(Saved data entries)
********************

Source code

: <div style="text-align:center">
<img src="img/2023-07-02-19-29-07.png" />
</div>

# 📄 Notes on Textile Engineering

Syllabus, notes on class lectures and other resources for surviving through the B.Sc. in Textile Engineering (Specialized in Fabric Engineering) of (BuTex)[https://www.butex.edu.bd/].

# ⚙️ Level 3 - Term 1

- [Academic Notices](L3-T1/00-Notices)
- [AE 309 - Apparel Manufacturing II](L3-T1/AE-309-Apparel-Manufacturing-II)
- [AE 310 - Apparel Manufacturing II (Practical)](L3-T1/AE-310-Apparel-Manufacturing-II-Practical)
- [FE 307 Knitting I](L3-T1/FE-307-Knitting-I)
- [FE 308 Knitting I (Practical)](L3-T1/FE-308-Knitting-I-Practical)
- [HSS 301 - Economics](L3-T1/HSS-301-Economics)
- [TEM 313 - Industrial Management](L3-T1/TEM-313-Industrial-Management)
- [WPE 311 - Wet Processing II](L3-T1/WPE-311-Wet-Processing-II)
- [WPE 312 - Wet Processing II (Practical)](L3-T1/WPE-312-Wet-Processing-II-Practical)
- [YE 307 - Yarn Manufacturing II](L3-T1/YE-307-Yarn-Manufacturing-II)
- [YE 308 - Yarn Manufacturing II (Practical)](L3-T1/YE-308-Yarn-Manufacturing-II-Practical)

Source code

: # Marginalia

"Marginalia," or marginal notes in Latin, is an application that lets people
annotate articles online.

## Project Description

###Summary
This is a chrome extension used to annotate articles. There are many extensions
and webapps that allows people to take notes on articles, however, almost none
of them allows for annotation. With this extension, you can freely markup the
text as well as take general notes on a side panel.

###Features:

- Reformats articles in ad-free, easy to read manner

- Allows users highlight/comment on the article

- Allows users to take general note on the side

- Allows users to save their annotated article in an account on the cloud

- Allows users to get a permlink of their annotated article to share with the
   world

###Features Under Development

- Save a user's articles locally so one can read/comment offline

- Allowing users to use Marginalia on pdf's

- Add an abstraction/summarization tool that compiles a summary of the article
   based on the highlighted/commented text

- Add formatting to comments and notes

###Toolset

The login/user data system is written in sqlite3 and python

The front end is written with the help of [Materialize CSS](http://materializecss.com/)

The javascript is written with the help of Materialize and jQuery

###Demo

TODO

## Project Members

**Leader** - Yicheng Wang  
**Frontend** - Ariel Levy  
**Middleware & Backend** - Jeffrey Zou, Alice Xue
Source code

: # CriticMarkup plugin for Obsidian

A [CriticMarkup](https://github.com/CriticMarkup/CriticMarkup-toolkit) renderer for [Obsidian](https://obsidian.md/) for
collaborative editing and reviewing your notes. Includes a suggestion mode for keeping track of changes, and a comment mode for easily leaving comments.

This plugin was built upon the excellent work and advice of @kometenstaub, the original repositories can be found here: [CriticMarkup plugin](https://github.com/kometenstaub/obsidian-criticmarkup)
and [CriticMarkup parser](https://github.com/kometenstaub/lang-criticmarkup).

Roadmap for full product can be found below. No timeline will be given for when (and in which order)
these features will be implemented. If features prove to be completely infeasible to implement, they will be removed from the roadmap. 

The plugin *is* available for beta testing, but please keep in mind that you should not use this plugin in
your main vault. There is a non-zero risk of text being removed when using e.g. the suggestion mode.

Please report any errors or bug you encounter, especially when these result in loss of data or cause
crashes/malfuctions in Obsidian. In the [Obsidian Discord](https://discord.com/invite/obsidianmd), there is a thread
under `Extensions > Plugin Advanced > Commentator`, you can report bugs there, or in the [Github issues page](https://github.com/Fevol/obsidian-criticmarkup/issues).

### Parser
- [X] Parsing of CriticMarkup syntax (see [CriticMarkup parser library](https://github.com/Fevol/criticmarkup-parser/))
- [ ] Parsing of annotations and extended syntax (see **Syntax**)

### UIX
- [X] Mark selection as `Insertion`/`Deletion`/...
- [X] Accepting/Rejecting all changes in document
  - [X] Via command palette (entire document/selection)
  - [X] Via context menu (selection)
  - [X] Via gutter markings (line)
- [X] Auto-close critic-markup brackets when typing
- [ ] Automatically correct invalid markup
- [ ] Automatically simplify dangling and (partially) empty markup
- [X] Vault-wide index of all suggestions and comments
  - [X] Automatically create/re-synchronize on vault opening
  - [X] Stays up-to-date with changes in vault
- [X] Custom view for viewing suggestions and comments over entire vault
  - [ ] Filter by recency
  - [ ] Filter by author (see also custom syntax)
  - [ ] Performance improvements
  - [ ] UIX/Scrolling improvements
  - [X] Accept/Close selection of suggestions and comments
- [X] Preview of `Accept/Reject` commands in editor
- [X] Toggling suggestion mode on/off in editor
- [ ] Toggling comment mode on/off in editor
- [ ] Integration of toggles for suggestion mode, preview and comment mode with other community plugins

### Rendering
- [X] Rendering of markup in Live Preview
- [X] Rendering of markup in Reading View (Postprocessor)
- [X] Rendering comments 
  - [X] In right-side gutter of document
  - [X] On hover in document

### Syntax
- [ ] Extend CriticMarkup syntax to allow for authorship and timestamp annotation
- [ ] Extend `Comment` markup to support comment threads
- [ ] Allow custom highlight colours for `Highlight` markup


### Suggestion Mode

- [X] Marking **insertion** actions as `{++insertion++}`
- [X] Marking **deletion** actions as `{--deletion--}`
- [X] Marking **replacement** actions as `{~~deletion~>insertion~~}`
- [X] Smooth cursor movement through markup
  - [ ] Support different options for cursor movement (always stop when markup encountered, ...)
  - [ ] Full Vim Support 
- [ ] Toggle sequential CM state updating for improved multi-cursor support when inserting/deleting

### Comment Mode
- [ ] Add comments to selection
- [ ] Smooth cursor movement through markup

********************

From the records above, transcribe exactly the run of lines that opens with the line holding "- [X] Parsing" and closes with the line holding "- [ ] Automatically simplify", both included.

SOLUTION FOR THIS TASK:
- [X] Parsing of CriticMarkup syntax (see [CriticMarkup parser library](https://github.com/Fevol/criticmarkup-parser/))
- [ ] Parsing of annotations and extended syntax (see **Syntax**)

### UIX
- [X] Mark selection as `Insertion`/`Deletion`/...
- [X] Accepting/Rejecting all changes in document
  - [X] Via command palette (entire document/selection)
  - [X] Via context menu (selection)
  - [X] Via gutter markings (line)
- [X] Auto-close critic-markup brackets when typing
- [ ] Automatically correct invalid markup
- [ ] Automatically simplify dangling and (partially) empty markup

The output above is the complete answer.